A Lower Merion School District official at the center of the "Webcamgate" scandal invoked her Fifth Amendment right against self-incrimination today.
Carol Cafiero, the district's information-systems coordinator, had attempted last month to quash a subpoena ordering her to give a deposition for the federal invasion-of-privacy lawsuit filed in February. A judge rejected her motion.
She refused today to answer any questions pertaining to Lower Merion's controversial practice of remotely activating webcams on laptops issued to high school students, according to Mark Haltzman, the attorney for the Harriton High School student who is suing the district.
"To each and every question I would ask her, other than her name, she asserted the Fifth, even after I told her that everybody else had come in and fully cooperated and provided complete testimony as to what took place," Haltzman said.

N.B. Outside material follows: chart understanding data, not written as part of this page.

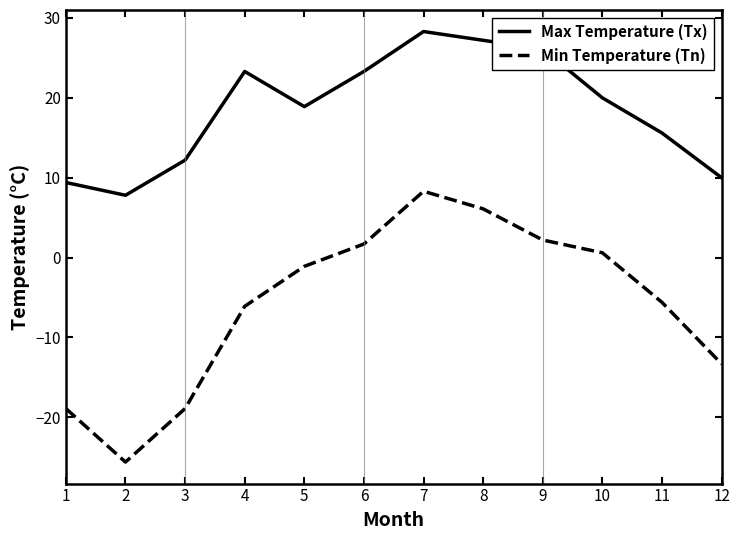

At 6, list the series in order from largest to smallest.

Max Temperature (Tx), Min Temperature (Tn)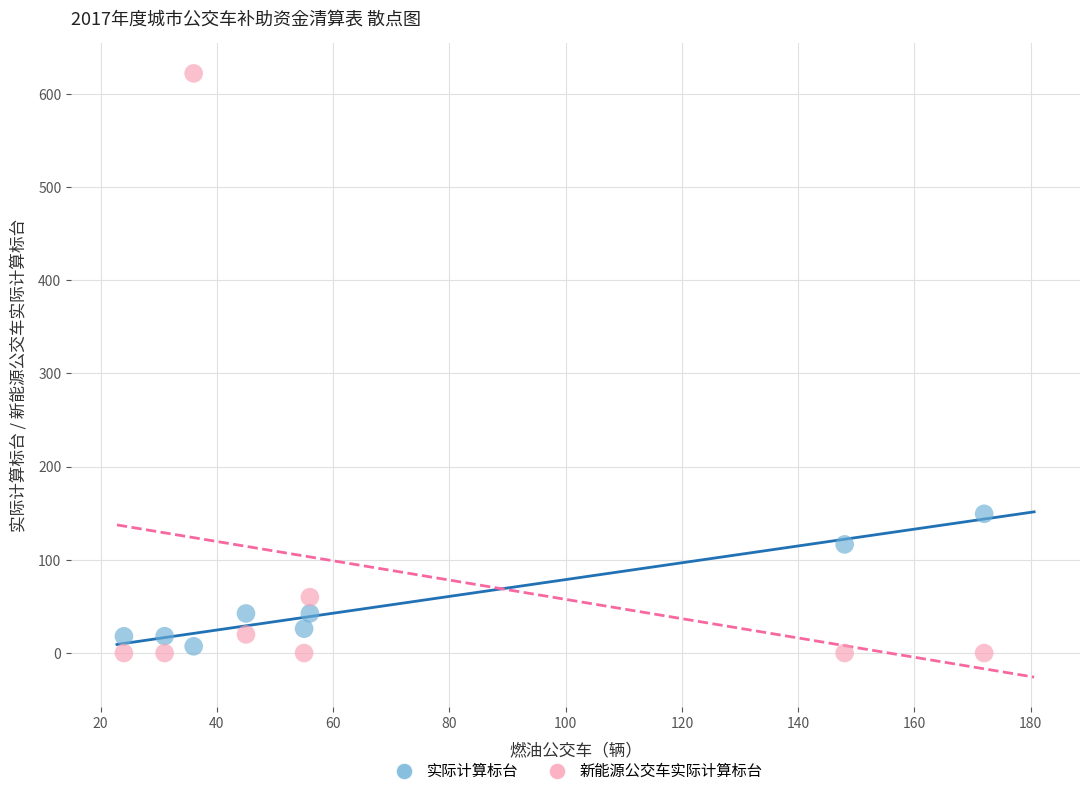

Which series reaches the minimum Y coordinate?

新能源公交车实际计算标台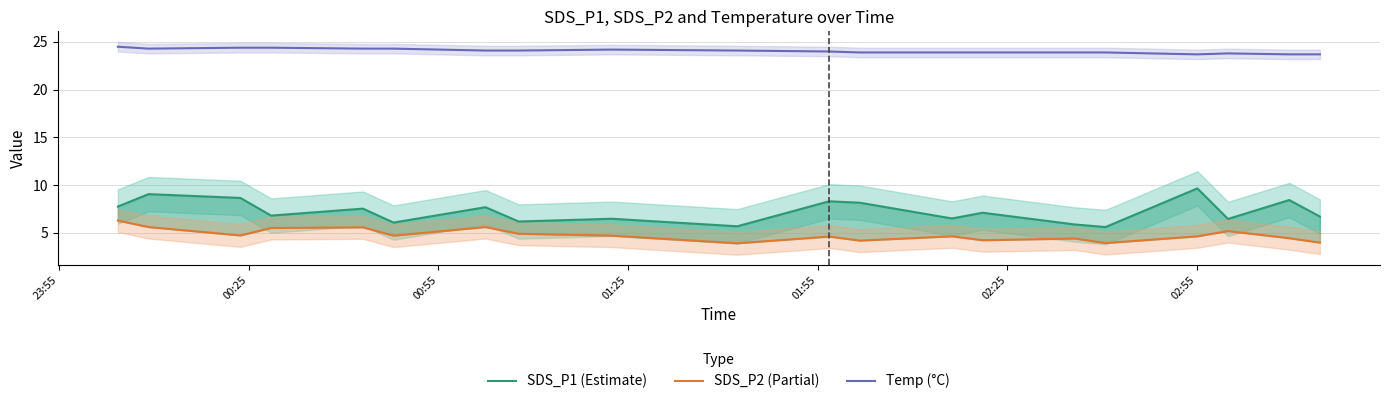

How many interior local valleys does the SDS_P1 (Estimate) series have?

7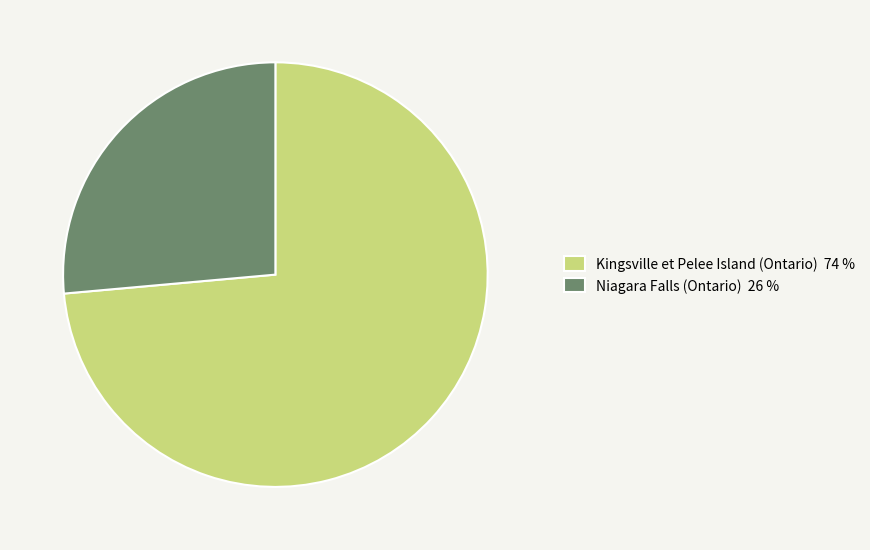

Is the sum of Niagara Falls (Ontario) and Kingsville et Pelee Island (Ontario) greater than half?

Yes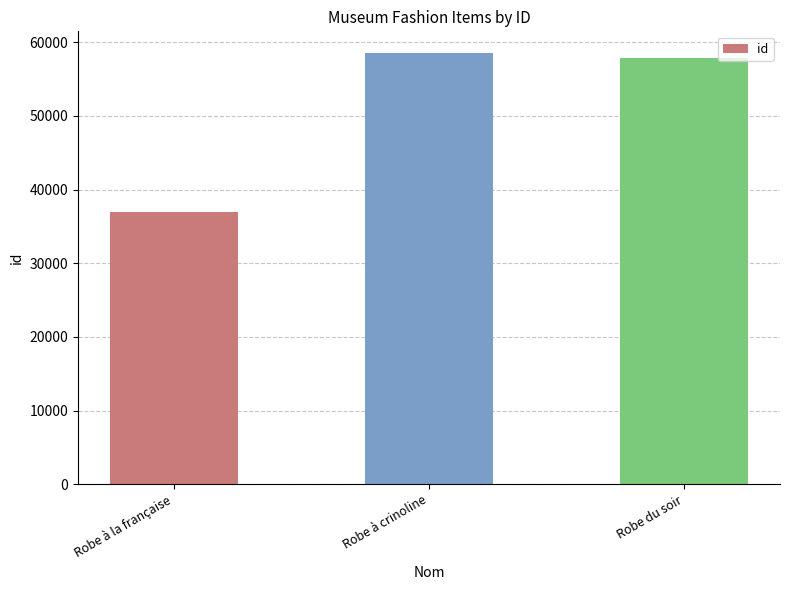

Rank the categories by value from highest to lowest.

Robe à crinoline, Robe du soir, Robe à la française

Haltzman represents sophomore Blake Robbins, 15, who claims a high school official reprimanded him for activity secretly captured by his school-issued laptop inside his Penn Valley home. His lawsuit sparked an investigation by the FBI and Montgomery County District Attorney's Office.
Cafiero was one of two school-district employees authorized to remotely activate the cameras. Her lawyer, Charles Mandracchia, has previously said she did nothing wrong. Mandracchia did not immediately return a phone call seeking comment today.